July 3, 2013 16:41

Reggae artist Smiley Culture died by stabbing himself during police raid

An inquest jury rules that the singer took his own life during a drugs operation

Reggae artist Smiley Culture died by stabbing himself during police raid
Reggae star Smiley Culture died after stabbing himself in the chest during a police raid, an inquest jury has ruled.

The 48-year-old singer, real name David Emmanuel, died at his home in Warlingham, Surrey, in March 2011 during a police drugs investigation. As the BBC report, the hearing was told that the officer in charge of supervising the singer also had responsibility for completing paperwork related to the search. Coroner Richard Travers said he would be suggesting changes to the way police supervised prisoners during searches.

Returning the verdict, the jury foreman said: "David Victor Emmanuel took his own life. Although the tragic events... were unforeseeable, giving one officer the responsibility of supervising Mr Emmanuel and, at the same time the premises search book, was a contributory factor in his death."

The jury, which reached a majority verdict on Mr Emmanuel's death, said he stood up and "obtained a knife from an unknown location".
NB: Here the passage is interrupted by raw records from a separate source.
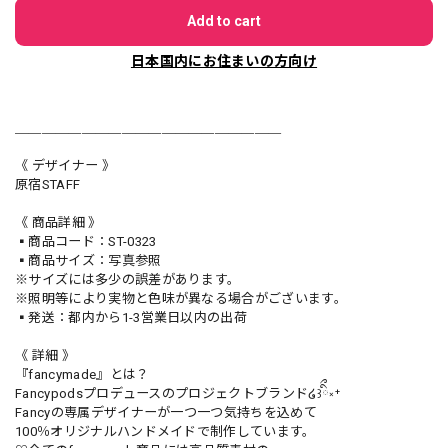
Add to cart
日本国内にお住まいの方向け
＿＿＿＿＿＿＿＿＿＿＿＿＿＿＿＿＿＿＿＿
《 デザイナー 》
原宿STAFF
《 商品詳細 》
▪️商品コード：ST-0323
▪️商品サイズ：写真参照
※サイズには多少の誤差があります。
※照明等により実物と色味が異なる場合がございます。
▪️発送：都内から1-3営業日以内の出荷
《 詳細 》
『fancymade』とは？
Fancypodsプロデュースのプロジェクトブランド໒꒱ིྀ༝⁺
Fancyの専属デザイナーが一つ一つ気持ちを込めて
100％オリジナルハンドメイドで制作しています。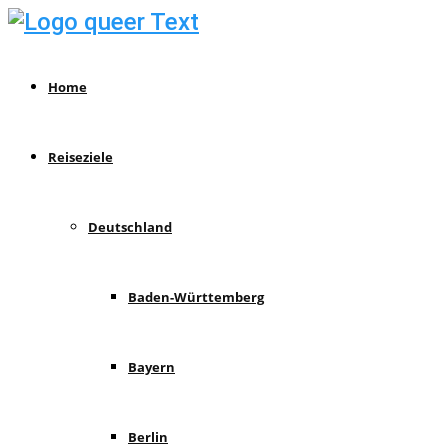
Home
Reiseziele
Deutschland
Baden-Württemberg
Bayern
Berlin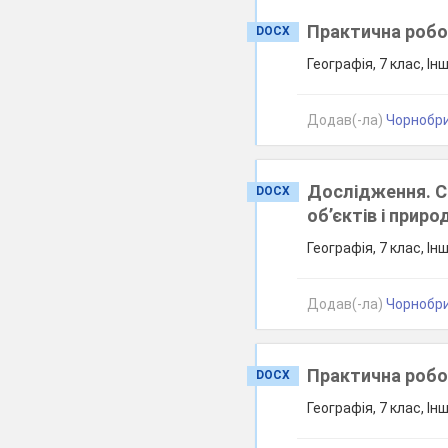
Практична робо
DOCX
Географія, 7 клас, Ін
Додав(-ла)
Чорнобри
Дослідження. С
DOCX
об’єктів і прир
Географія, 7 клас, Ін
Додав(-ла)
Чорнобри
Практична робо
DOCX
Географія, 7 клас, Ін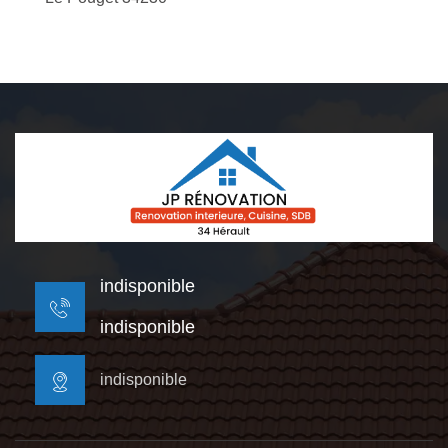
indisponible
indisponible
indisponible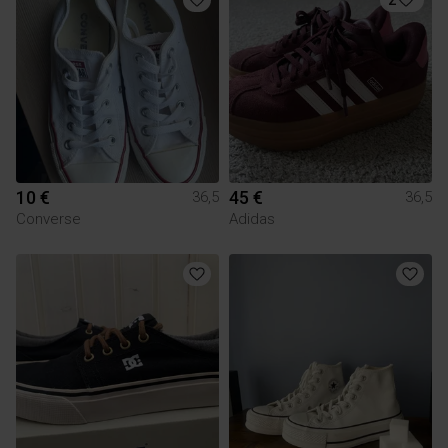
10 €
45 €
36,5
36,5
Converse
Adidas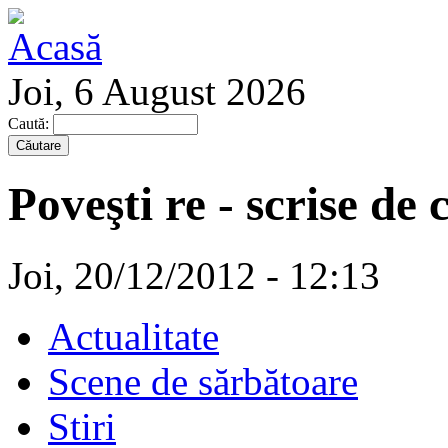
Joi, 6 August 2026
Caută:
Poveşti re - scrise de 
Joi, 20/12/2012 - 12:13
Actualitate
Scene de sărbătoare
Stiri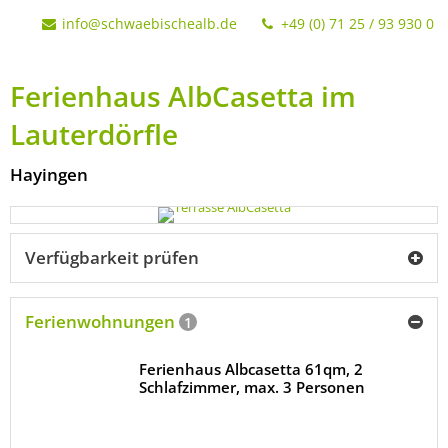
info@schwaebischealb.de
+49 (0) 71 25 / 93 930 0
Ferienhaus AlbCasetta im
Lauterdörfle
Hayingen
Verfügbarkeit prüfen
Ferienwohnungen
1
Ferienhaus Albcasetta 61qm, 2
Schlafzimmer, max. 3 Personen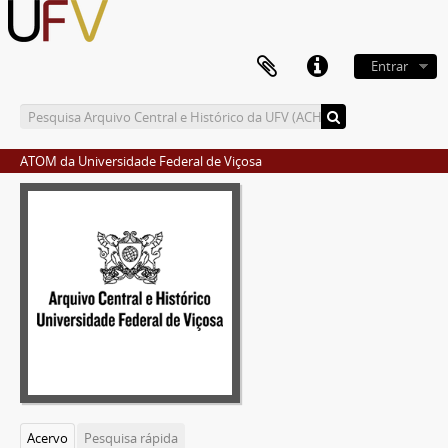
Entrar
ATOM da Universidade Federal de Viçosa
Acervo
Pesquisa rápida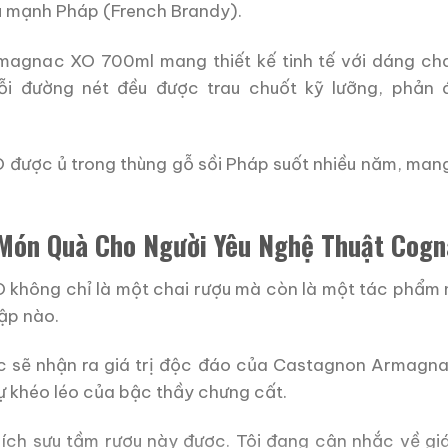
u mạnh Pháp (French Brandy).
agnac XO 700ml mang thiết kế tinh tế với dáng chai
Mỗi đường nét đều được trau chuốt kỹ lưỡng, phả
ược ủ trong thùng gỗ sồi Pháp suốt nhiều năm, man
 Món Quà Cho Người Yêu Nghệ Thuật Cog
hông chỉ là một chai rượu mà còn là một tác phẩm 
tập nào.
 sẽ nhận ra giá trị độc đáo của Castagnon Armagnac
sự khéo léo của bậc thầy chưng cất.
hích sưu tầm rượu này được. Tôi đang cân nhắc về gi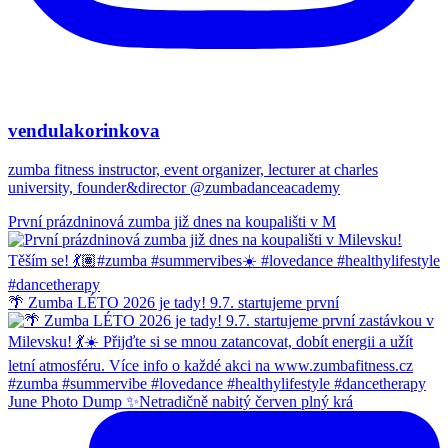
vendulakorinkova
zumba fitness instructor, event organizer, lecturer at charles
university, founder&director @zumbadanceacademy
První prázdninová zumba již dnes na koupališti v M
🌴 Zumba LÉTO 2026 je tady! 9.7. startujeme první
June Photo Dump ✨Netradičně nabitý červen plný krá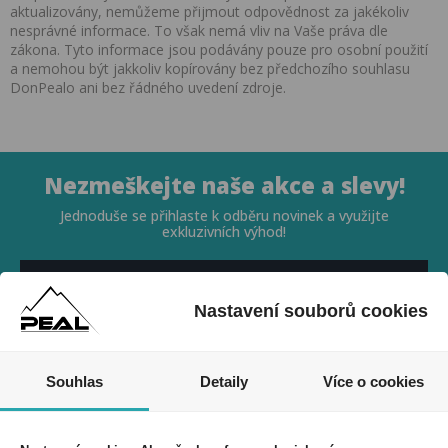
aktualizovány, nemůžeme přijmout odpovědnost za jakékoliv
nesprávné informace. To však nemá vliv na Vaše práva dle
zákona. Tyto informace jsou podávány pouze pro osobní použití
a nemohou být jakkoliv kopírovány bez předchozího souhlasu
DonPealo ani bez řádného uvedení zdroje.
Nezmeškejte naše akce a slevy!
Jednoduše se přihlaste k odběru novinek a využijte
exkluzivních výhod!
Nastavení souborů cookies
Souhlasím se zpracováním osobních údajů *
Souhlas
Detaily
Více o cookies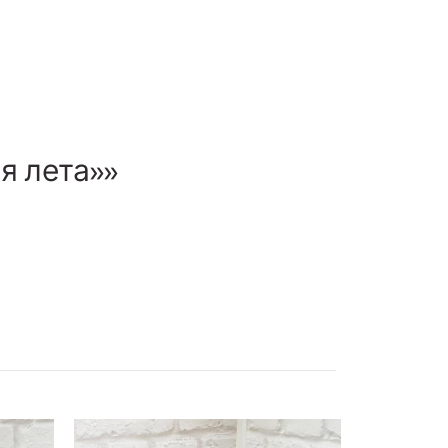
я лета»»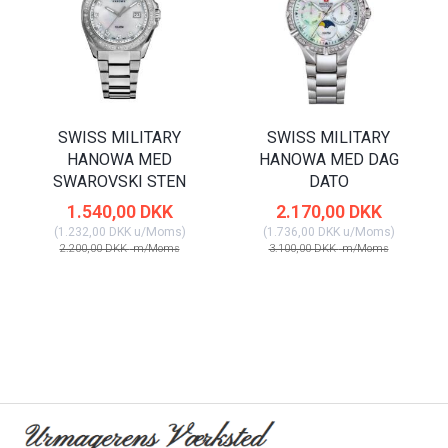
SWISS MILITARY
SWISS MILITARY
HANOWA MED
HANOWA MED DAG
SWAROVSKI STEN
DATO
1.540,00 DKK
2.170,00 DKK
(
1.232,00 DKK
u/Moms
)
(
1.736,00 DKK
u/Moms
)
2.200,00 DKK
m/Moms
3.100,00 DKK
m/Moms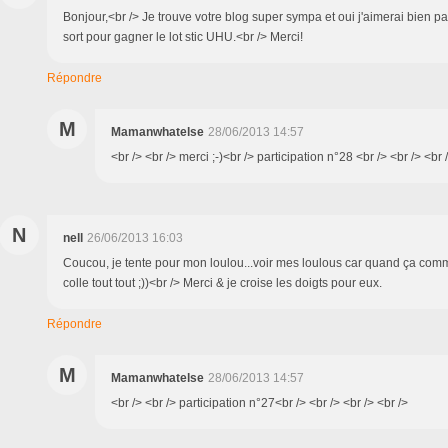
Bonjour,<br /> Je trouve votre blog super sympa et oui j'aimerai bien par
sort pour gagner le lot stic UHU.<br /> Merci!
Répondre
M
Mamanwhatelse
28/06/2013 14:57
<br /> <br /> merci ;-)<br /> participation n°28 <br /> <br /> <br 
N
nell
26/06/2013 16:03
Coucou, je tente pour mon loulou...voir mes loulous car quand ça comm
colle tout tout ;))<br /> Merci & je croise les doigts pour eux.
Répondre
M
Mamanwhatelse
28/06/2013 14:57
<br /> <br /> participation n°27<br /> <br /> <br /> <br />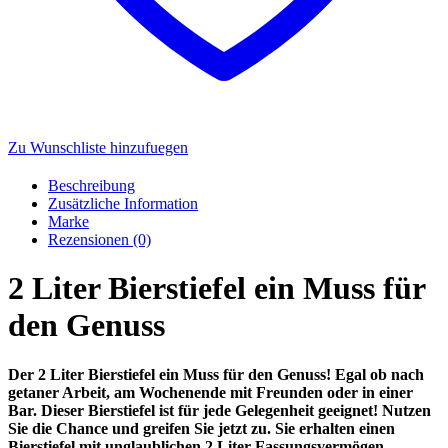
Zu Wunschliste hinzufuegen
Beschreibung
Zusätzliche Information
Marke
Rezensionen (0)
2 Liter Bierstiefel ein Muss für
den Genuss
Der 2 Liter Bierstiefel ein Muss für den Genuss! Egal ob nach
getaner Arbeit, am Wochenende mit Freunden oder in einer
Bar. Dieser Bierstiefel ist für jede Gelegenheit geeignet! Nutzen
Sie die Chance und greifen Sie jetzt zu. Sie erhalten einen
Bierstiefel mit unglaublichen 2 Liter Fassungsvermögen.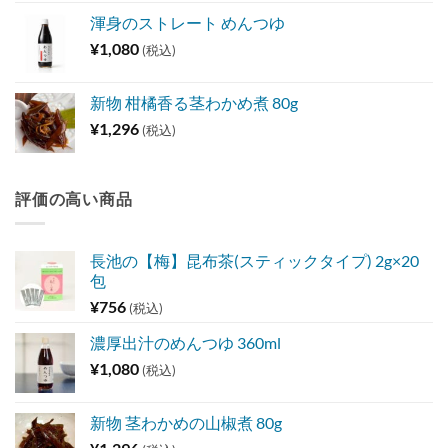
渾身のストレート めんつゆ
¥
1,080
(税込)
新物 柑橘香る茎わかめ煮 80g
¥
1,296
(税込)
評価の高い商品
長池の【梅】昆布茶(スティックタイプ) 2g×20
包
¥
756
(税込)
濃厚出汁のめんつゆ 360ml
¥
1,080
(税込)
新物 茎わかめの山椒煮 80g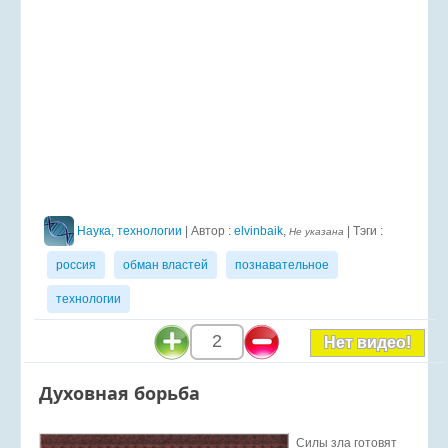
Наука, технологии
| Автор :
elvinbaik
,
| Тэги :
Не указана
россия
обман властей
познавательное
технологии
2
Нет видео!
Духовная борьба
Силы зла готовят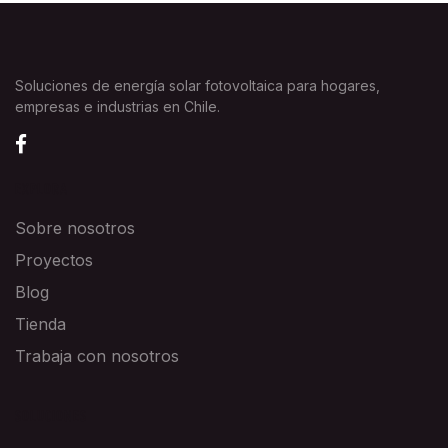
Soluciones de energía solar fotovoltaica para hogares,
empresas e industrias en Chile.
EXPLORA
Sobre nosotros
Proyectos
Blog
Tienda
Trabaja con nosotros
SOLUCIONES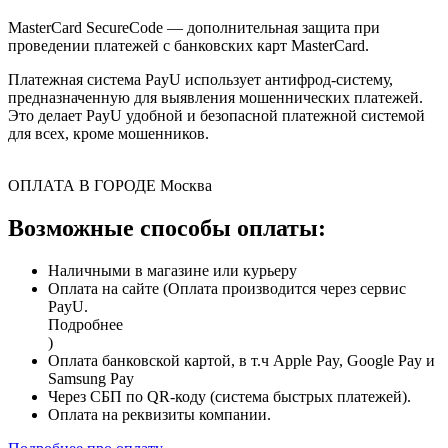
MasterCard SecureCode — дополнительная защита при
проведении платежей с банковских карт MasterCard.
Платежная система PayU использует антифрод-систему,
предназначенную для выявления мошеннических платежей.
Это делает PayU удобной и безопасной платежной системой
для всех, кроме мошенников.
ОПЛАТА В ГОРОДЕ
Москва
Возможные способы оплаты:
Наличными в магазине или курьеру
Оплата на сайте (Оплата производится через сервис
PayU.
Подробнее
)
Оплата банковской картой, в т.ч Apple Pay, Google Pay и
Samsung Pay
Через СБП по QR-коду (система быстрых платежей).
Оплата на реквизиты компании.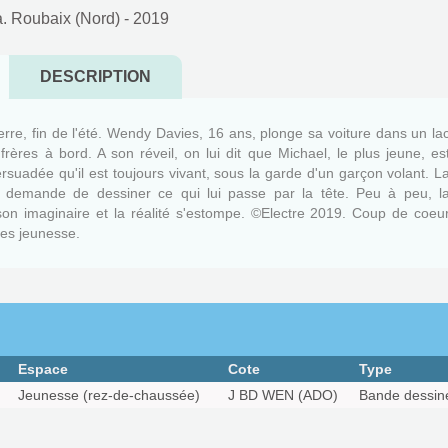
 Roubaix (Nord)
- 2019
DESCRIPTION
rre, fin de l'été. Wendy Davies, 16 ans, plonge sa voiture dans un la
frères à bord. A son réveil, on lui dit que Michael, le plus jeune, es
ersuadée qu'il est toujours vivant, sous la garde d'un garçon volant. L
i demande de dessiner ce qui lui passe par la tête. Peu à peu, l
 son imaginaire et la réalité s'estompe. ©Electre 2019. Coup de coeu
res jeunesse.
Espace
Cote
Type
Jeunesse (rez-de-chaussée)
J BD WEN (ADO)
Bande dessin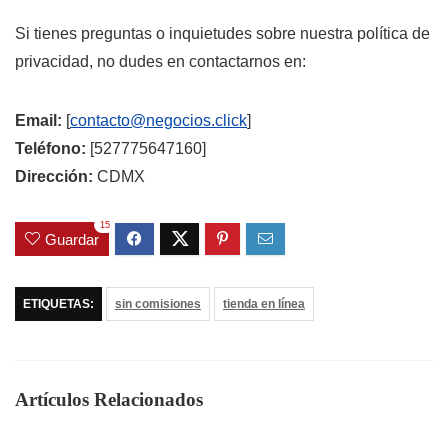
Si tienes preguntas o inquietudes sobre nuestra política de
privacidad, no dudes en contactarnos en:
Email:
[
contacto@negocios.click
]
Teléfono:
[527775647160]
Dirección:
CDMX
15
Guardar
ETIQUETAS:
sin comisiones
tienda en línea
Artículos Relacionados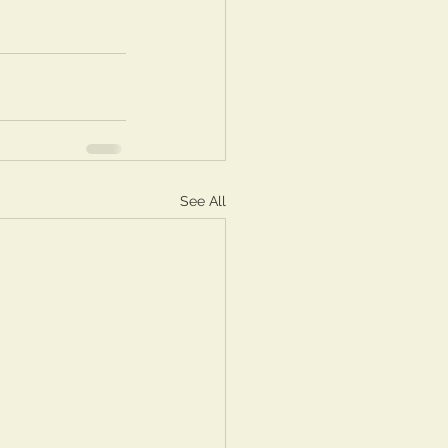
See All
Merlin Emmanuel, the singer's cousin, said after the verdict: "We have lost an integral part of our family. He had a lot of hope and he had a lot to live for. Why he should have wanted to end his life in that way I do not know, but I do not think he should have been in a position to do that."

Scotland Yard said in a statement: "The inquest heard how a seemingly calm situation unexpectedly escalated into an incident which was to have the most tragic of consequences. As the jury have stated, this escalation was unforeseeable. The response of the officers involved was immediate, with an ambulance called while emergency first aid was administered in a concerted attempt to save Mr Emmanuel's life."

In 2011, the Independent Police Complaints Commission ('IPCC') cleared officers of committing any criminal offences during the operation, after having previously ruled that they found no evidence that could lead to charges of misconduct.